■ Element and region data
____
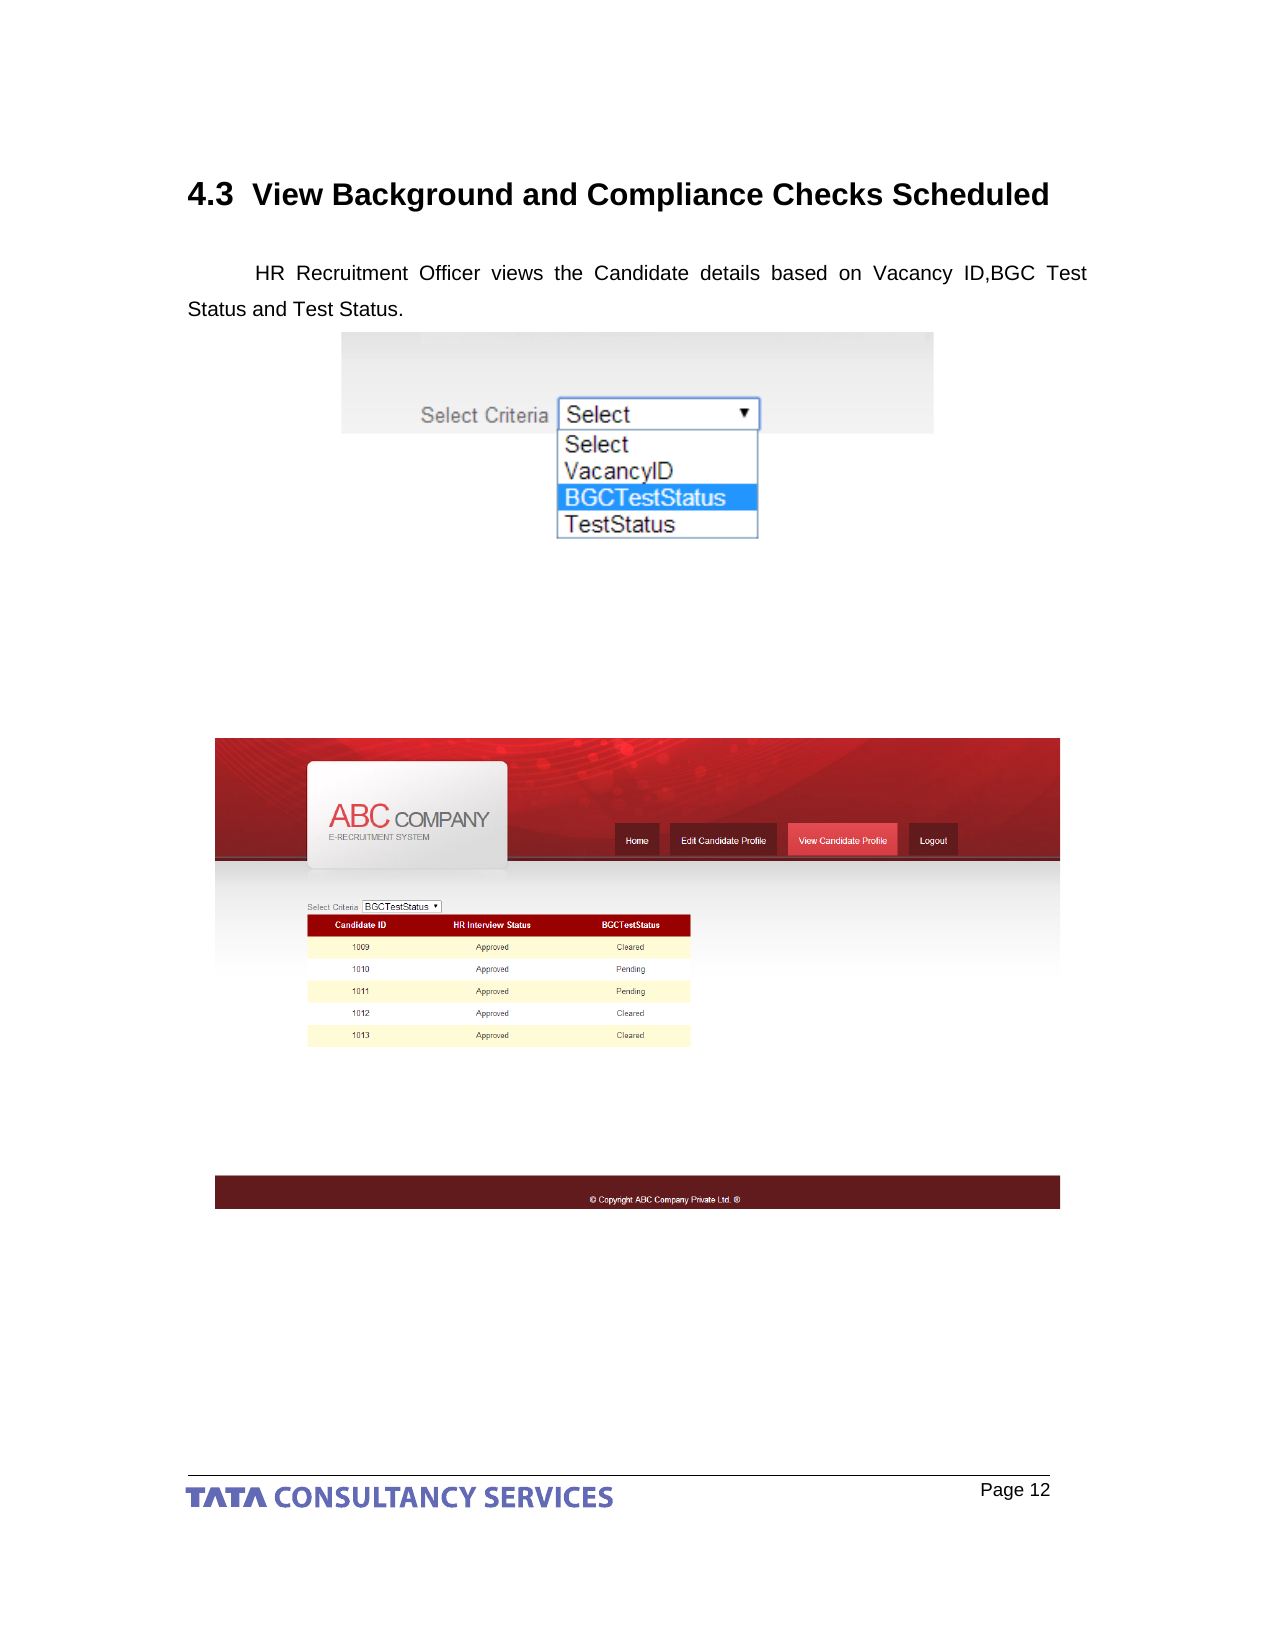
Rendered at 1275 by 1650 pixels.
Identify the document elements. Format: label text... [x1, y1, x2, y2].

subtitle View Background and Compliance Checks Scheduled [187, 174, 1089, 212]
picture [215, 738, 1061, 1209]
picture [341, 332, 934, 666]
text HR Recruitment Officer views the Candidate details based on Vacancy ID,BGC Test Status and Test Status. [187, 261, 1087, 321]
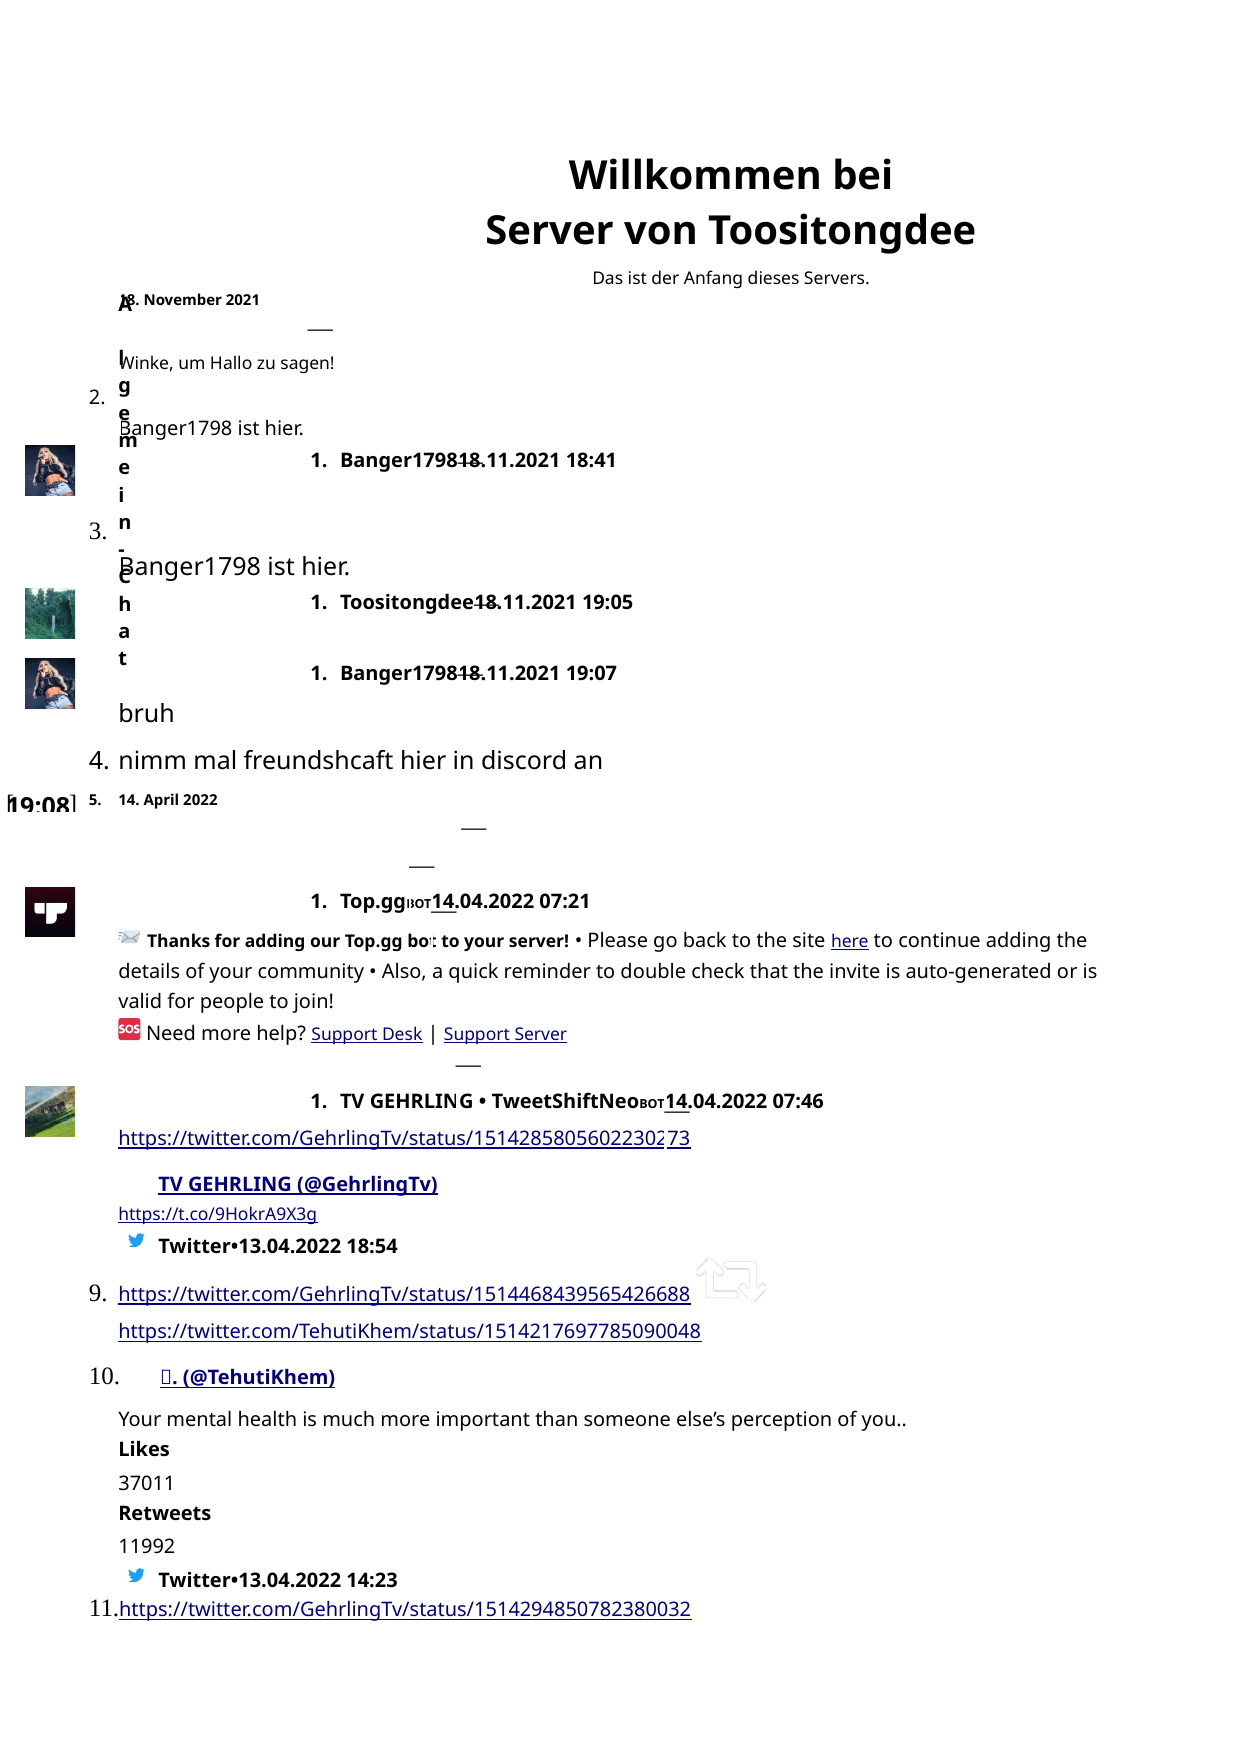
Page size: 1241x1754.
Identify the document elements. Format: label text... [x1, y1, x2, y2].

list Winke, um Hallo zu sagen! [310, 350, 1117, 374]
list 19:08 [8, 789, 69, 812]
list Twitter•13.04.2022 14:23 [123, 1563, 1117, 1593]
subtitle Banger179818.11.2021 19:07 [460, 658, 1122, 686]
subtitle Banger179818.11.2021 19:07 [310, 658, 458, 686]
list bruh [118, 696, 1122, 730]
subtitle Server von Toositongdee [330, 201, 1102, 256]
list Banger1798 ist hier. [121, 414, 1122, 442]
picture [25, 588, 75, 639]
list 19:08 [0, 789, 6, 812]
picture [25, 445, 75, 496]
list Schön, dass du da bist, Top.gg.14.04.2022 07:21 [0, 850, 409, 878]
picture [25, 887, 75, 937]
list 14. April 2022 [118, 789, 1122, 809]
list 37011 [118, 1468, 1122, 1496]
list Willkommen, TweetShift! Sag hallo!14.04.2022 07:22 [458, 1049, 1240, 1078]
picture [123, 1228, 149, 1253]
subtitle Banger179818.11.2021 18:41 [460, 446, 1122, 473]
list Banger1798 ist hier.18.11.2021 18:41 [0, 313, 308, 342]
list https://twitter.com/GehrlingTv/status/1514468439565426688 https://twitter.com/TehutiKhem/status/1514217697785090048 [118, 1259, 1122, 1345]
list nimm mal freundshcaft hier in discord an [118, 742, 1122, 776]
list Likes [118, 1436, 1122, 1463]
subtitle TV GEHRLING • TweetShiftNeoBOT14.04.2022 07:46 [310, 1087, 1122, 1114]
list https://t.co/9HokrA9X3g [118, 1201, 1122, 1225]
subtitle Willkommen bei [330, 147, 1102, 201]
list Twitter•13.04.2022 18:54 [123, 1228, 1117, 1259]
list 11992 [118, 1532, 1122, 1559]
list Thanks for adding our Top.gg bot to your server! • Please go back to the site here to continue adding the details of your community • Also, a quick reminder to double check that the invite is auto-generated or is valid for people to join! Need more help? Support Desk | Support Server [118, 924, 1122, 1046]
list Retweets [118, 1499, 1122, 1526]
subtitle Toositongdee18.11.2021 19:05 [310, 588, 474, 616]
list https://twitter.com/GehrlingTv/status/1514285805602230273 [667, 1124, 1122, 1151]
list Willkommen, TweetShift! Sag hallo!14.04.2022 07:22 [0, 1049, 456, 1078]
list Schön, dass du da bist, YAGPDB.xyz.14.04.2022 07:20 [0, 812, 461, 841]
list Banger1798 ist hier.18.11.2021 18:41 [310, 313, 1240, 342]
picture [696, 1258, 767, 1302]
picture [25, 658, 75, 709]
list TV GEHRLING (@GehrlingTv) [118, 1161, 1122, 1197]
list Winke, um Hallo zu sagen! [121, 350, 308, 374]
list https://twitter.com/GehrlingTv/status/1514294850782380032 [118, 1593, 1122, 1623]
list Das ist der Anfang dieses Servers. [330, 266, 1102, 290]
list Schön, dass du da bist, YAGPDB.xyz.14.04.2022 07:20 [463, 812, 1240, 841]
picture [25, 1086, 75, 1137]
list Banger1798 ist hier. [121, 549, 1122, 583]
list https://twitter.com/GehrlingTv/status/1514285805602230273 [118, 1124, 664, 1147]
picture [123, 1562, 149, 1588]
list 18. November 2021 [121, 290, 1122, 310]
list Your mental health is much more important than someone else’s perception of you.. [118, 1405, 1122, 1432]
list 🌳. (@TehutiKhem) [118, 1355, 1122, 1391]
list Schön, dass du da bist, Top.gg.14.04.2022 07:21 [411, 850, 1240, 878]
subtitle Toositongdee18.11.2021 19:05 [476, 588, 1122, 616]
subtitle Banger179818.11.2021 18:41 [310, 446, 458, 473]
subtitle Top.ggBOT14.04.2022 07:21 [310, 887, 1122, 914]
____
■ EXERCISE
Please copy every one of the lines above word for word, leaving the pictures out of your answer.

■ SOLVED PROBLEM
Rendered at 1275 by 1650 pixels.
Identify the document elements. Format: label text... [x1, y1, x2, y2].

subtitle View Background and Compliance Checks Scheduled [187, 174, 1089, 212]
picture [215, 738, 1061, 1209]
picture [341, 332, 934, 666]
text HR Recruitment Officer views the Candidate details based on Vacancy ID,BGC Test Status and Test Status. [187, 261, 1087, 321]
Page size: 1241x1754.
Identify the document elements. Format: label text... [x1, y1, x2, y2].

list Winke, um Hallo zu sagen! [310, 350, 1117, 374]
list 19:08 [8, 789, 69, 812]
list Twitter•13.04.2022 14:23 [123, 1563, 1117, 1593]
subtitle Banger179818.11.2021 19:07 [460, 658, 1122, 686]
subtitle Banger179818.11.2021 19:07 [310, 658, 458, 686]
list bruh [118, 696, 1122, 730]
subtitle Server von Toositongdee [330, 201, 1102, 256]
list Banger1798 ist hier. [121, 414, 1122, 442]
picture [25, 588, 75, 639]
list 19:08 [0, 789, 6, 812]
picture [25, 445, 75, 496]
list Schön, dass du da bist, Top.gg.14.04.2022 07:21 [0, 850, 409, 878]
picture [25, 887, 75, 937]
list 14. April 2022 [118, 789, 1122, 809]
list 37011 [118, 1468, 1122, 1496]
list Willkommen, TweetShift! Sag hallo!14.04.2022 07:22 [458, 1049, 1240, 1078]
picture [123, 1228, 149, 1253]
subtitle Banger179818.11.2021 18:41 [460, 446, 1122, 473]
list Banger1798 ist hier.18.11.2021 18:41 [0, 313, 308, 342]
list https://twitter.com/GehrlingTv/status/1514468439565426688 https://twitter.com/TehutiKhem/status/1514217697785090048 [118, 1259, 1122, 1345]
list nimm mal freundshcaft hier in discord an [118, 742, 1122, 776]
list Likes [118, 1436, 1122, 1463]
subtitle TV GEHRLING • TweetShiftNeoBOT14.04.2022 07:46 [310, 1087, 1122, 1114]
list https://t.co/9HokrA9X3g [118, 1201, 1122, 1225]
subtitle Willkommen bei [330, 147, 1102, 201]
list Twitter•13.04.2022 18:54 [123, 1228, 1117, 1259]
list 11992 [118, 1532, 1122, 1559]
list Thanks for adding our Top.gg bot to your server! • Please go back to the site here to continue adding the details of your community • Also, a quick reminder to double check that the invite is auto-generated or is valid for people to join! Need more help? Support Desk | Support Server [118, 924, 1122, 1046]
list Retweets [118, 1499, 1122, 1526]
subtitle Toositongdee18.11.2021 19:05 [310, 588, 474, 616]
list https://twitter.com/GehrlingTv/status/1514285805602230273 [667, 1124, 1122, 1151]
list Willkommen, TweetShift! Sag hallo!14.04.2022 07:22 [0, 1049, 456, 1078]
list Schön, dass du da bist, YAGPDB.xyz.14.04.2022 07:20 [0, 812, 461, 841]
list Banger1798 ist hier.18.11.2021 18:41 [310, 313, 1240, 342]
picture [696, 1258, 767, 1302]
picture [25, 658, 75, 709]
list TV GEHRLING (@GehrlingTv) [118, 1161, 1122, 1197]
list Winke, um Hallo zu sagen! [121, 350, 308, 374]
list https://twitter.com/GehrlingTv/status/1514294850782380032 [118, 1593, 1122, 1623]
list Das ist der Anfang dieses Servers. [330, 266, 1102, 290]
list Schön, dass du da bist, YAGPDB.xyz.14.04.2022 07:20 [463, 812, 1240, 841]
picture [25, 1086, 75, 1137]
list Banger1798 ist hier. [121, 549, 1122, 583]
list https://twitter.com/GehrlingTv/status/1514285805602230273 [118, 1124, 664, 1147]
picture [123, 1562, 149, 1588]
list 18. November 2021 [121, 290, 1122, 310]
list Your mental health is much more important than someone else’s perception of you.. [118, 1405, 1122, 1432]
list 🌳. (@TehutiKhem) [118, 1355, 1122, 1391]
list Schön, dass du da bist, Top.gg.14.04.2022 07:21 [411, 850, 1240, 878]
subtitle Toositongdee18.11.2021 19:05 [476, 588, 1122, 616]
subtitle Banger179818.11.2021 18:41 [310, 446, 458, 473]
subtitle Top.ggBOT14.04.2022 07:21 [310, 887, 1122, 914]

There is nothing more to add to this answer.